§ Problems to work on:
1) Rewrite everything in the forum thread from "If there are" down to "in the mountains.", replacing "mountains" with "hills".
2) Extend the forum thread about mountain outings in Spain, picking up right after its final line.

§ Passage given:
__________________________________________________
I'm a middle aged male from the Uk, happily married to a local girl with two kids together :juggle:, got transport, got gear. Done many trips with people of all ages and levels of experience.

I'm all ears,

Chris


----------



## ChrisTea (May 14, 2020)

Nice to see things getting better with the confinement, we can already get out plenty with the mountain bike.


----------



## ChrisTea (May 14, 2020)

I've started to get out to the Pyrenees on a regular basis again now since the lock down, more recently I've been mountain biking in Guara with some locals.

If there are any native English speakers looking to head to the mountains I'm always keen for an adventure.


----------



## ChrisTea (May 14, 2020)

I'm still here playing in the mountains.


----------



## GaliciaD (Feb 19, 2021)

Hi Chris, I recently move from the UK, but on the other side of the peninsula in Galicia. Keen on adventure and cycling, once the local restrictions will end. Hopefully next week we will be allowed out more. Certainly going back to Spanish lessons at the Escuela de Idiomas will help with settling in.


----------



## ChrisTea (May 14, 2020)
__________________________________________________
§ Entries supplied:
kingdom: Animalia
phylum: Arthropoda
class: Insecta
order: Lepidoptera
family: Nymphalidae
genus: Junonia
__________________________________________________
§ Answers to the exercises:
1)
If there are any native English speakers looking to head to the hills I'm always keen for an adventure.


----------



## ChrisTea (May 14, 2020)

I'm still here playing in the hills.

2)
Hi Danny (I found you name in another one of your posts),

You are a long way from where I live (Donostia-San Sebastian) but it is still good to get a reply from and englishman interested in outdoor type adventures. Possibly we could get some things done in the Picos de Europa in the future, that works out at about halfway ish. You should definitely get stuck into the spanish leassons for a year or so when you get the chance again, you will get closer to the locals sooner that way, plus you will have a lot more motivation to do it now, that motivation only fades with the years. If you manage to get out on an adventure anytime soon let me know, I would be intersted to hear about what you get up to.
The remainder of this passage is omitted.